Consegna »
Rispondi alle domande sulla nota biografica:
1. Dove e in che anno è nato Luca Sacchieri?
2. Come si chiama il suo cane?
3. A che ora pubblica ogni mattino su Facebook, e in quali giorni no?

Testo in esame »

------------------------------------------------

ROMANZO | Collana “Orme di inchiostro”
Ricordati il diario
di Luca Sacchieri
Nota biografica
Luca Sacchieri è nato a Roma nel 1982. Il fatto che non sia ancora morto da qualche parte è l’unico aspetto positivo del suo più grande difetto: lasciare le cose a metà. Ha una chitarra che non suona, non fa un cambio di stagione dal 1973, ha muraglie di dvd, fumetti e, soprattutto, libri che continuano a salire. E sui quali si ostina a non piazzare un tetto. Solo con i romanzi che ha scritto è riuscito a mettere la parola “fine”. Ma questo più che altro per colpa delle case editrici che gli hanno pubblicato, nell’ordine: Tributo ad un ragazzo che come me, ed. Proposte Editoriali, 2003; C.H.A.T. (Come Ho Amato Te), ed. Fermento, 2004; Boing Generation, ed. Edizioni della Sera, 2010.
Odia correre senza che ci sia un pallone da inseguire, ma vi è costretto ogni mattino: è il ricatto del cane Dalì che, se non appositamente sfiancato, si sfoga riarredando casa. Luca viaggia: molto con la testa e troppo poco zaino in spalla. All’improponibile scoccare delle 5:30, ogni mattino (weekend esclusi), infesta Facebook con le trovate stimolanti della sua pagina “In diretta dalla tazza 2.0”. Per il resto, da qualche anno a questa parte, la sua vita è Serena. Finalmente.

------------------------------------------------

(Dati sui parametri di distorsione dell'obiettivo)

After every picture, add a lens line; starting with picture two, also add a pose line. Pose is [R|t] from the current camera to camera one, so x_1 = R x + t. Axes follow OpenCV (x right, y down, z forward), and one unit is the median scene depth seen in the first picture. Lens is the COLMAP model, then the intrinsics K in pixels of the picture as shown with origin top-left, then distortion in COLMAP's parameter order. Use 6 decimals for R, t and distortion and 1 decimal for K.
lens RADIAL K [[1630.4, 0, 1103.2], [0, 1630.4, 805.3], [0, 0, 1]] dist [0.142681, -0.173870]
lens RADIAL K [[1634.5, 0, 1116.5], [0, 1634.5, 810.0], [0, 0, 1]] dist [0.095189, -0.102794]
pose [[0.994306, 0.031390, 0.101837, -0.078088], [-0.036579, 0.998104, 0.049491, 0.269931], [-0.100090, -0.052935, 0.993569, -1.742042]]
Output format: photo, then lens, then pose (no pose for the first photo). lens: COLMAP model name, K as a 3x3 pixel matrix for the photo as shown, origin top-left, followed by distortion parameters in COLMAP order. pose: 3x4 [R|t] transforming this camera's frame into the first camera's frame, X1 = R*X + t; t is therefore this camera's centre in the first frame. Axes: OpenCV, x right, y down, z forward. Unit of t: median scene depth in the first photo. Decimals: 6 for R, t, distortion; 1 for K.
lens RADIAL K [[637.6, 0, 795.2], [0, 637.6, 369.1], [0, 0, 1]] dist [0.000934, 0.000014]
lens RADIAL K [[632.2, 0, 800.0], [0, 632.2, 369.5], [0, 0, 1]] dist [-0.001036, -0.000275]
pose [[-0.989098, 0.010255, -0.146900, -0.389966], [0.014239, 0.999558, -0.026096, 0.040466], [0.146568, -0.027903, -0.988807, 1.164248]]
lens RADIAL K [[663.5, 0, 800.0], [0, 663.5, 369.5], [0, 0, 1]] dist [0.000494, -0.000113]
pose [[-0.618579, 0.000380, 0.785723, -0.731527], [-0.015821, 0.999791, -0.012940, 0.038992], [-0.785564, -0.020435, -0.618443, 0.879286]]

------------------------------------------------

Risposta attesa »
1. A Roma, nel 1982.
2. Dalì.
3. Alle 5:30; non nel weekend.